Activity:
Everything in the entries except the pictures must be repeated exactly.

Study material:
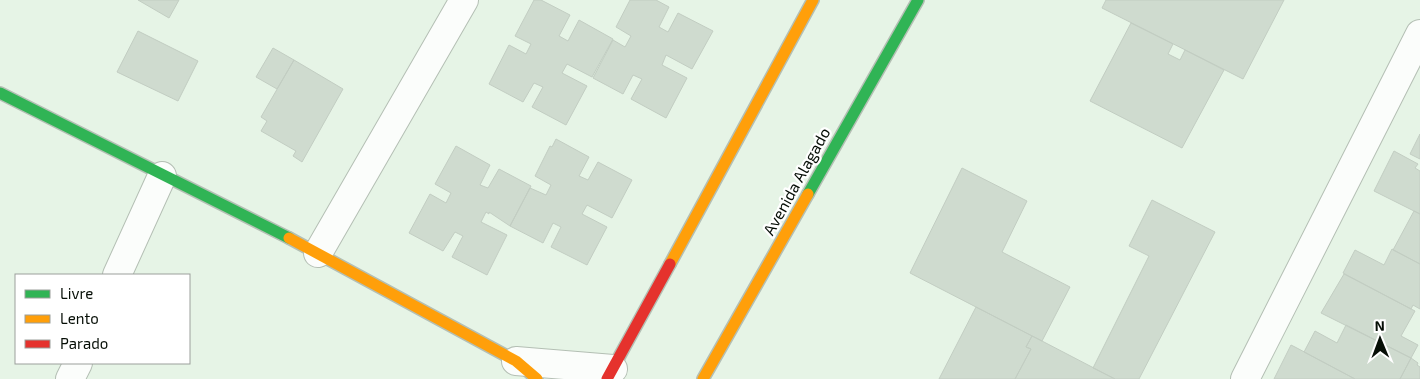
<svg xmlns="http://www.w3.org/2000/svg" width="1420" height="379" font-family="'Exo 2',sans-serif">
  <rect width="100%" height="100%" fill="#e6f4e6"/>
  <path fill="#cfdbcf" stroke="#c2cdc2" d="M138,0H179L169,18Z
    M534,0H541L570,15L559,36L568,41L579,20L613,39L592,77L567,64L562,73L587,86L566,125L532,107L543,87L534,83L523,102L489,84L509,45L526,54L531,44L515,36Z
    M630,0H656L669,7L659,27L668,32L678,13L713,31L692,69L666,55L662,65L687,78L666,118L631,99L642,79L633,75L623,94L593,78L613,40L625,47L631,36L616,27Z
    M1106,0H1284L1243,79L1102,8Z
    M1131,23L1173,44L1168,54L1180,60L1185,50L1224,70L1182,148L1090,101Z
    M138,31L198,61L178,101L117,72Z
    M273,48L294,60L277,89L256,77Z
    M294,60L343,89L302,162L293,156L296,151L261,131L267,121L261,117Z
    M1420,134V159L1410,154Z
    M556,139L589,157L579,176L588,180L598,162L632,180L612,218L587,205L582,214L607,227L587,265L551,247L561,227L553,223L543,243L510,226L530,188L546,195L551,185L535,176L550,146L552,147Z
    M456,146L490,165L480,185L488,188L499,169L531,186L510,226L489,212V214L486,212L481,222L507,235L487,275L452,257L463,236L455,232L443,251L409,233L430,194L446,203L451,193L435,184Z
    M1394,151L1418,164L1415,168L1420,171V214L1374,191Z
    M962,168L1027,201L1002,252L1070,287L1042,341L910,273Z
    M1152,200L1215,232L1139,379H1115L1093,368L1149,256L1129,246Z
    M1414,211L1420,214V264L1393,250Z
    M1392,249L1420,264V309L1413,305L1411,309L1343,273L1355,250L1384,265Z
    M1344,274L1415,311L1401,336L1418,345L1411,358L1321,313Z
    M976,307L1032,336L1026,347L1031,349L1015,379H939Z
    M1346,325L1411,358L1400,379H1355L1304,352L1315,331L1337,343Z
    M1032,336L1042,341L1115,379H1015L1031,349L1026,347Z
    M1291,345L1295,347L1355,379H1274Z
    M1411,358L1418,363L1417,365L1420,367V379H1400Z"/>
  <g fill="none" stroke-linecap="round" stroke-linejoin="round">
    <defs>
      <path id="street" d="M318,253L464,0
        M117,275L162,176
        M516,361L613,369
        M70,379L78,363
        M1245,379L1420,34"/>
      <path id="fast" d="M0,93L289,238
        M808,194L918,0"/>
      <path id="slow" d="M289,238L516,361L537,379
        M670,264L813,0
        M703,379L808,194"/>
      <path id="jam" d="M607,379L670,264"/>
    </defs>
    <use href="#street" stroke="#b4bfb4" stroke-width="30"/>
    <use href="#fast" stroke="#b4bfb4" stroke-width="14"/>
    <use href="#slow" stroke="#b4bfb4" stroke-width="14"/>
    <use href="#jam" stroke="#b4bfb4" stroke-width="14"/>
    <use href="#street" stroke="#fbfdfb" stroke-width="28"/>
    <use href="#fast" stroke="#30b455" stroke-width="11"/>
    <use href="#slow" stroke="#ff9f0a" stroke-width="11"/>
    <use href="#jam" stroke="#e5322d" stroke-width="11"/>
  </g>
  <g text-anchor="middle" dominant-baseline="central" stroke-width="4.5" stroke-linejoin="round" paint-order="stroke">
    <g font-size="16" fill="#060e06" stroke="#fff">
      <text transform="translate(796 181) rotate(-61)">Avenida Alagado</text>
    </g>
  </g>
  <rect x="15" y="274" width="175" height="90" fill="#ffffff" stroke="#9b9f9b"/>
  <rect x="25" y="290" width="25" height="8" fill="#30b455" stroke="#9b9f9b"/>
  <text x="60" y="299" font-size="15" fill="#060e06">Livre</text>
  <rect x="25" y="315" width="25" height="8" fill="#ff9f0a" stroke="#9b9f9b"/>
  <text x="60" y="324" font-size="15" fill="#060e06">Lento</text>
  <rect x="25" y="340" width="25" height="8" fill="#e5322d" stroke="#9b9f9b"/>
  <text x="60" y="349" font-size="15" fill="#060e06">Parado</text>
  <g transform="translate(1380 339) rotate(359)" stroke="#ffffff" stroke-width="4" paint-order="stroke">
  <path d="M0-4L9 19L0 12L-9 19Z" fill="#060e06"/>
  <text y="-8" font-size="14" font-weight="bold" text-anchor="middle" fill="#060e06">N</text>
  </g>
</svg>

Written answer:
<svg xmlns="http://www.w3.org/2000/svg" width="1420" height="379" font-family="'Exo 2',sans-serif">
  <rect width="100%" height="100%" fill="#e6f4e6"/>
  <path fill="#cfdbcf" stroke="#c2cdc2" d="M138,0H179L169,18Z
    M534,0H541L570,15L559,36L568,41L579,20L613,39L592,77L567,64L562,73L587,86L566,125L532,107L543,87L534,83L523,102L489,84L509,45L526,54L531,44L515,36Z
    M630,0H656L669,7L659,27L668,32L678,13L713,31L692,69L666,55L662,65L687,78L666,118L631,99L642,79L633,75L623,94L593,78L613,40L625,47L631,36L616,27Z
    M1106,0H1284L1243,79L1102,8Z
    M1131,23L1173,44L1168,54L1180,60L1185,50L1224,70L1182,148L1090,101Z
    M138,31L198,61L178,101L117,72Z
    M273,48L294,60L277,89L256,77Z
    M294,60L343,89L302,162L293,156L296,151L261,131L267,121L261,117Z
    M1420,134V159L1410,154Z
    M556,139L589,157L579,176L588,180L598,162L632,180L612,218L587,205L582,214L607,227L587,265L551,247L561,227L553,223L543,243L510,226L530,188L546,195L551,185L535,176L550,146L552,147Z
    M456,146L490,165L480,185L488,188L499,169L531,186L510,226L489,212V214L486,212L481,222L507,235L487,275L452,257L463,236L455,232L443,251L409,233L430,194L446,203L451,193L435,184Z
    M1394,151L1418,164L1415,168L1420,171V214L1374,191Z
    M962,168L1027,201L1002,252L1070,287L1042,341L910,273Z
    M1152,200L1215,232L1139,379H1115L1093,368L1149,256L1129,246Z
    M1414,211L1420,214V264L1393,250Z
    M1392,249L1420,264V309L1413,305L1411,309L1343,273L1355,250L1384,265Z
    M1344,274L1415,311L1401,336L1418,345L1411,358L1321,313Z
    M976,307L1032,336L1026,347L1031,349L1015,379H939Z
    M1346,325L1411,358L1400,379H1355L1304,352L1315,331L1337,343Z
    M1032,336L1042,341L1115,379H1015L1031,349L1026,347Z
    M1291,345L1295,347L1355,379H1274Z
    M1411,358L1418,363L1417,365L1420,367V379H1400Z"/>
  <g fill="none" stroke-linecap="round" stroke-linejoin="round">
    <defs>
      <path id="street" d="M318,253L464,0
        M117,275L162,176
        M516,361L613,369
        M70,379L78,363
        M1245,379L1420,34"/>
      <path id="fast" d="M0,93L289,238
        M808,194L918,0"/>
      <path id="slow" d="M289,238L516,361L537,379
        M670,264L813,0
        M703,379L808,194"/>
      <path id="jam" d="M607,379L670,264"/>
    </defs>
    <use href="#street" stroke="#b4bfb4" stroke-width="30"/>
    <use href="#fast" stroke="#b4bfb4" stroke-width="14"/>
    <use href="#slow" stroke="#b4bfb4" stroke-width="14"/>
    <use href="#jam" stroke="#b4bfb4" stroke-width="14"/>
    <use href="#street" stroke="#fbfdfb" stroke-width="28"/>
    <use href="#fast" stroke="#30b455" stroke-width="11"/>
    <use href="#slow" stroke="#ff9f0a" stroke-width="11"/>
    <use href="#jam" stroke="#e5322d" stroke-width="11"/>
  </g>
  <g text-anchor="middle" dominant-baseline="central" stroke-width="4.5" stroke-linejoin="round" paint-order="stroke">
    <g font-size="16" fill="#060e06" stroke="#fff">
      <text transform="translate(796 181) rotate(-61)">Avenida Alagado</text>
    </g>
  </g>
  <rect x="15" y="274" width="175" height="90" fill="#ffffff" stroke="#9b9f9b"/>
  <rect x="25" y="290" width="25" height="8" fill="#30b455" stroke="#9b9f9b"/>
  <text x="60" y="299" font-size="15" fill="#060e06">Livre</text>
  <rect x="25" y="315" width="25" height="8" fill="#ff9f0a" stroke="#9b9f9b"/>
  <text x="60" y="324" font-size="15" fill="#060e06">Lento</text>
  <rect x="25" y="340" width="25" height="8" fill="#e5322d" stroke="#9b9f9b"/>
  <text x="60" y="349" font-size="15" fill="#060e06">Parado</text>
  <g transform="translate(1380 339) rotate(359)" stroke="#ffffff" stroke-width="4" paint-order="stroke">
  <path d="M0-4L9 19L0 12L-9 19Z" fill="#060e06"/>
  <text y="-8" font-size="14" font-weight="bold" text-anchor="middle" fill="#060e06">N</text>
  </g>
</svg>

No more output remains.